Puckett Blasts Past M’S Seattle Blows Four-Run Lead To Spoil Griffey’s Return

Larry Larue Tacoma News Tribune

Jay Buhner launched a pair of home runs Tuesday night, and after the Seattle Mariners blew a four-run lead in the ninth inning to let a victory slip away, he launched again.

It was a brutal inning for a team playing for a wild-card berth - an error at first base, a misplayed pop fly that fell for a single, a game-winning home run by Kirby Puckett.

In the end, Puckett’s blast off Bobby Ayala with two outs in the ninth inning gave Minnesota a 7-6 win and spoiled the return of Ken Griffey Jr.

“A terrible display of baseball,” manager Lou Piniella said. “That was a disheartening loss.”

“You can’t give a major league team five outs in the ninth inning and win,” Chris Bosio said.

And then there was Buhner, the veteran right fielder whose two home runs and four RBIs helped stake his team to a 6-2 lead going into the ninth inning. He watched Mike Blowers and Ayala foul up a simple play at first base - Blowers getting charged with an error.

One out later, he watched as shortstop Luis Sojo called for a pop fly in shallow left field, then scrambled out from under the ball when he heard oncoming Alex Diaz.

“I should have caught that bleeping ball,” Sojo said.

It dropped for a single.

Ayala struck out pinch-hitter Matt Merullo, gave up an RBI single to Chuck Knoblauch, then another RBI single to Rich Becker - bringing up Puckett.

On a 2-2 pitch, Puckett went deep, hitting a three-run home run that sent the Mariners off the field losers for just the third time this season in a game they’d led after eight innings.

Buhner couldn’t stand it.

“Even after all the screwups, we still had a two-run lead with two outs,” Buhner said. “You can’t let Kirby beat you there. He’s an aggressive hitter at the plate - look at the way Bosio pitched him all night.
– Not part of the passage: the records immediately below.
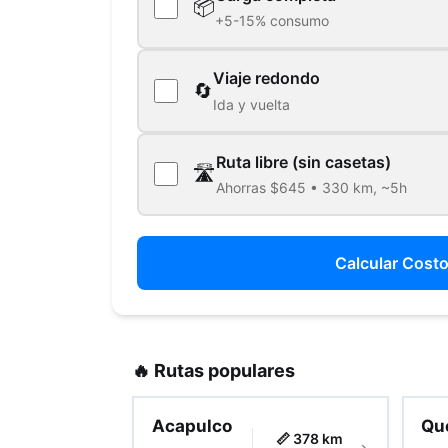
📦
+5-15% consumo
Viaje redondo
🔄
Ida y vuelta
Ruta libre (sin casetas)
🛣️
Ahorras $645 • 330 km, ~5h
Calcular Cost
🔥 Rutas populares
Acapulco
Qu
📏 378 km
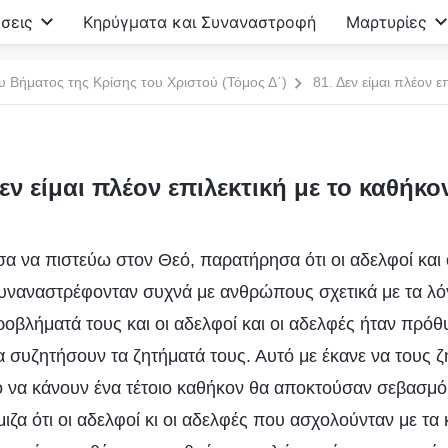
σεις
Κηρύγματα και Συναναστροφή
Μαρτυρίες
υ Βήματος της Κρίσης του Χριστού (Τόμος Δ΄)
81. Δεν είμαι πλέον ε
Δεν είμαι πλέον επιλεκτική με το καθήκο
α να πιστεύω στον Θεό, παρατήρησα ότι οι αδελφοί και
υναναστρέφονταν συχνά με ανθρώπους σχετικά με τα λόγ
οβλήματά τους και οι αδελφοί και οι αδελφές ήταν πρόθ
α συζητήσουν τα ζητήματά τους. Αυτό με έκανε να τους 
ο να κάνουν ένα τέτοιο καθήκον θα αποκτούσαν σεβασμό 
ιζα ότι οι αδελφοί κι οι αδελφές που ασχολούνταν με τα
Don’t throw him a strike there.

“If you walk him, so what? But throw him a slider in the dirt, something just out of the zone with two strikes. Maybe that’s what Bobby was trying to do, I’m not pointing the finger at him.

“But if we want to get to the next level as a team, we can’t lose this game. You can say ‘what if, what if, what if’ all night, but the bottom line is you can’t let Puckett beat you because they don’t have anybody else who can.”
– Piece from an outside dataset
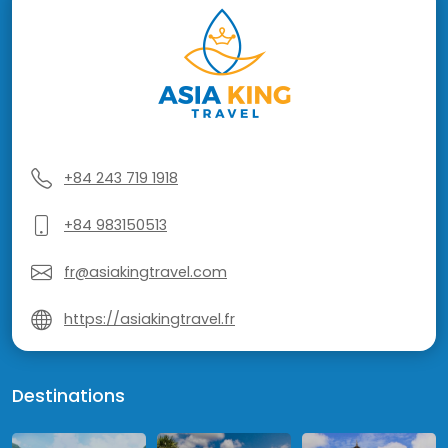
+84 243 719 1918
+84 983150513
fr@asiakingtravel.com
https://asiakingtravel.fr
Destinations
Griffey wasn’t talking afterward, but in his first game since May 26, he showed flashes of the Junior the Mariners remember.

In the second inning, he flagged down a two-out, two-on fly ball up the alley in left-center field, leaving his feet at the last moment to backhand the ball. In the fourth, he threw out Pat Meares at second base on a Griffey-to-Sojo-to-Joey Cora relay.

At the plate, he walked on four pitches in his first at-bat, singled and scored, flied out once with the bases loaded and finished the night 1 for 4 with two strikeouts.

“Junior was fine,” Piniella said. “He played well, he took some good cuts. Buhner had a big night, Bosio did his job - seven innings, two runs - and Bill Risley worked a 1-2-3 eighth inning.

“Ayala hadn’t worked in a couple of days, he needed an inning and he’s our closer,” Piniella said. “With a four-run lead, you figure that’s all he’s going to do, get an inning of work.

Notes

Alex Rodriguez was optioned to Tacoma to make room on the 25-man roster for Griffey. It was the third time this season Rodriguez had been sent back to the Rainiers.

“I’m not mad, I’m not frustrated. I’m just worried that if I have three or four bad games in a row next year I’ll be gone again,” Rodriquez said.